On Apr 19, 2014, at 12:28 AM, Kevin Burton <[email protected]> 
wrote:
> Thank you very much for all the replies. This has been most enlightening. 
> Based on all of the replies and my situation I would like to explore Promises 
> more. I think I understand the basic idea behind promises but lack specific 
> implementation details. Does anyone have a good example of using Q and 
> Node.js like the readme indicates:
> 
> <snip happens>
> 
> I get lost with denodify and deferred which the above simplification doesn't 
> address. Any clarification for the newly initiated?
> 

Kevin,

broadly, in the Q/promises world, it may help to think of functions as one of 
four types: (1) something that returns a value immediately, (2) something that 
is asynchronous and returns a value later to a callback using the node 
convention callback(err, result), (3) something that is asynchronous and 
returns a value later to a callback in a manner different from the node 
convention (or via an event, which I'll ignore here), and finally, what we 
want: (4) something that returns a promise (whose return value can be obtained 
using its then() method).

To structure your code using promises, you may want some or all such functions 
to return promises. Of course only the last one does, and so, Q provides a few 
mechanisms to coerce the others types to do so as well: 
denodify/ninvoke/nbind/etc are examples for type (2). Q.fcall() lets you wrap a 
return value as a promise. And Q.defer() lets you create and return your own 
promises for #4 or solve #3.

**TASKS:**
- a) Extract the passage of the email about Q promises above, between "broadly, in the" and "its then() method).", inclusive.
- b) Write a continuation of the email about Q promises, starting right after its final sentence.

**RECORDS SUPPLIED:**
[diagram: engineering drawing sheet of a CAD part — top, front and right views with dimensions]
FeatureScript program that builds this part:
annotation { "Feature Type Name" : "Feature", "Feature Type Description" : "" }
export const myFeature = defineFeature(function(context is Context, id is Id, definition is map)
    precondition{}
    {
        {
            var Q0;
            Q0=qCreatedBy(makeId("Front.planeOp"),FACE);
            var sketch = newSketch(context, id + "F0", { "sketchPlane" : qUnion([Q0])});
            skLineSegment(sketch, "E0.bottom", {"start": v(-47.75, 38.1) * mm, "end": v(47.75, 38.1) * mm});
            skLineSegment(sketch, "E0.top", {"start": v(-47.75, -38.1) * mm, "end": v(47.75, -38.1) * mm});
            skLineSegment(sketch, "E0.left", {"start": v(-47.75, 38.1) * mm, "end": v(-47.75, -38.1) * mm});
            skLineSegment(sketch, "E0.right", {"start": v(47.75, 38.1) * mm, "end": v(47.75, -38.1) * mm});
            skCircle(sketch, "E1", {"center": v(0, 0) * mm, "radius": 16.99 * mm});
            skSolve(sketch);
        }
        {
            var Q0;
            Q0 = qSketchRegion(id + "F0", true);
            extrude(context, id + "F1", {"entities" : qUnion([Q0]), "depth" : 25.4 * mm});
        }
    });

**THE RESPONSES:**
- a)
broadly, in the Q/promises world, it may help to think of functions as one of 
four types: (1) something that returns a value immediately, (2) something that 
is asynchronous and returns a value later to a callback using the node 
convention callback(err, result), (3) something that is asynchronous and 
returns a value later to a callback in a manner different from the node 
convention (or via an event, which I'll ignore here), and finally, what we 
want: (4) something that returns a promise (whose return value can be obtained 
using its then() method).

- b)
Say you want to connect to a DB using a node-db module that uses standard Node 
conventions, and you want to insert a record, and finally write a log message 
using an async log routine that does not follow node conventions. You might do 
this (perhaps a bit contrived, to demonstrate the various Q-bits):

var Q = require('q');
var db = require('db');
var logger = require('logger');

Q.ninvoke(db, "connect", { host : 'localhost', user : 'notroot', password ; 
'super secret' })
        .then
        (
                function(dbconn)
                {
                        return( Q.ninvoke(dbconn, 'insert', { first : 'Johnny', 
last : 'Appleseed', device : '5s' } ));
                }
        )
        .then(write_log)
        .fail(function(err) { console.error(err); })
        .done(process.exit);

function write_log(result)
{
        var deferred = Q.defer();       // we are going to wrap the async 
logger in a promise
        var logmsg = "DB :: INSERT :: new ID " + result.id;
        logger.write
        (
                logmsg,
                function(rc)
                {
                        if( rc === -1 )         // logging failed
                                deferred.reject(new Error("Write to DB log 
failed."));
                        else
                                deferred.resolve();
                }
        );
        // we return a promise which will be fulfilled when logger.write() 
returns
        return(deferred.promise);
}


Note that all function references passed to .then() are to promise-returning 
functions. In write_log() you see an example of how you can create your own 
promise and return it, in this case, wrapping an async routine that uses a 
non-node style callback.

In the above, we handle errors that can occur at any step in the chain at the 
end in the fail() method, but Q will let you catch them in the then() if you 
provide a second function reference: promise.then(success_func, fail_func). In 
either case, Q is smart enough to pass the first argument (err, in node style) 
to fail_func (or the function referenced in fail()) and the second argument 
(the result of the async operation in node style) to success_func.

If you have more questions specifically about Q promises, you may also wish to 
join the Q mailing list (https://groups.google.com/forum/#!forum/q-continuum) 
and ask there.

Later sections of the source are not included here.